Exercise material:
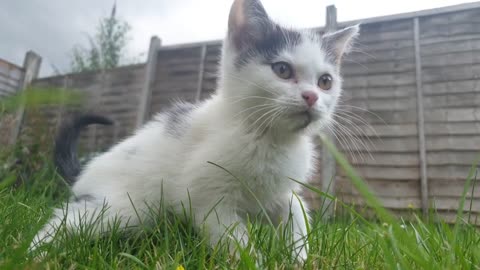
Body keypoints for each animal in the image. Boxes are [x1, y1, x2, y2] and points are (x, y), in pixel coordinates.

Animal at [30, 0, 358, 262]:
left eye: (326, 81)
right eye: (282, 70)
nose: (311, 97)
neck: (269, 137)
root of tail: (89, 167)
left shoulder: (280, 191)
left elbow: (297, 210)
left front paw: (299, 257)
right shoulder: (207, 198)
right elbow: (235, 239)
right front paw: (256, 261)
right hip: (124, 208)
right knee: (69, 219)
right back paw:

Work item:
Pictures in the records above should not be copied. Repeat everything else exactly.

Solution to this problem:
Body keypoints for each animal in the image. Boxes are [x1, y1, x2, y2] and points are (x, y), in pixel coordinates.

Animal at [30, 0, 358, 262]:
left eye: (326, 81)
right eye: (282, 70)
nose: (311, 97)
neck: (269, 137)
root of tail: (89, 167)
left shoulder: (280, 191)
left elbow: (297, 210)
left front paw: (299, 257)
right shoulder: (207, 198)
right elbow: (235, 239)
right front paw: (256, 261)
right hip: (124, 208)
right knee: (69, 219)
right back paw:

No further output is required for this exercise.